Potrzeby „podrabiania” gwałtów nie widzi, feministyczna specjalistka od seksu, Andrea Dworkin, gdyż jej zdaniem coś takiego jak dobrowolny stosunek seksualny już jest równie obrzydliwe jak gwałt. Pani Dworkin pisze: „Krótko mówiąc, moje zdanie brzmi, heteroseksualny stosunek jest czystym esencjalnym wyrazem męskiej obrazy wszystkich kobiet”. Tą wypowiedziom pani Dworkin przyznaje mi rację w kwestii, którą wyraziłem gdzie indziej (http://interia360.pl/artykul/pornografia-ponizenie,35820 ), pisząc, że to nie kobiety lecz mężczyzn poniża pornografia, prostytucja a nawet zwyczajny seks, gdyż kobiety stosunek z mężczyzną uznają za nobilitujący dla niego a poniżający dla siebie, o ile nie zostanie im on odpowiednio zrekompensowany w postaci materialnej i niematerialnej, „od bukietów, czekoladek i prezentów, przez szarmanckość i usłużność, po poezję i rozpaczliwe deklaracje miłości”.

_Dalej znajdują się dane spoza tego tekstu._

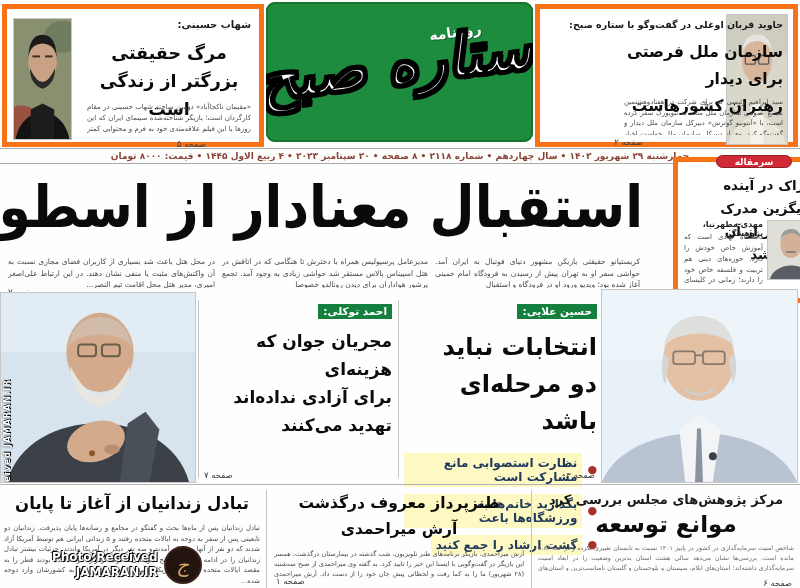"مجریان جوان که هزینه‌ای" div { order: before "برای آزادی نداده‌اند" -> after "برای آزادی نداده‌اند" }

Większość feministek ma wyraźny problem z seksem i dlatego to ten przejaw życia uznają one za aspekt, którego patriarchat miałby używać jako sposobu podporządkowywania sobie kobiet. Susan Brownmiller pisze: „Gwałt nie jest niczym więcej niż świadomym procesem zastraszania, poprzez który wszyscy mężczyźni utrzymują wszystkie kobiety w stanie grozy”. Mimo że Brownmiller ograniczyła swoją „złotą myśl” do gwałtu, nie chodzi tu wyłącznie o gwałty, lecz o wszystkie stosunki seksualne, o czym świadczą kolejne cytaty Catharine Alice MacKinnon: „Każdy stosunek seksualny, nawet dobrowolny stosunek w ramach związku małżeńskiego, jest aktem przemocy popełnianym przeciw kobiecie” i „W patriarchalnym społeczeństwie wszystkie heteroseksualne stosunki stanowią gwałt, ponieważ kobiety, jako grupa, nie są wystarczająco silne, żeby dać świadome, znaczące przyzwolenie na stosunek”. Ponieważ MacKinnon („Przeciw gwałtom naprawdę”, 1981, str. 82) uważa każdy stosunek seksualny za przejaw spiskowej polityki mężczyzn, nic dziwnego, że jej zdaniem: „Politycznie, mówię o gwałcie zawsze, gdy kobieta uprawiała seks i czuje się pokrzywdzona”. Panowie, pamiętajcie dzwonić na drugi dzień, bo jeszcze wasza partnerka „poczuje się pokrzywdzona” i zostaniecie gwałcicielami!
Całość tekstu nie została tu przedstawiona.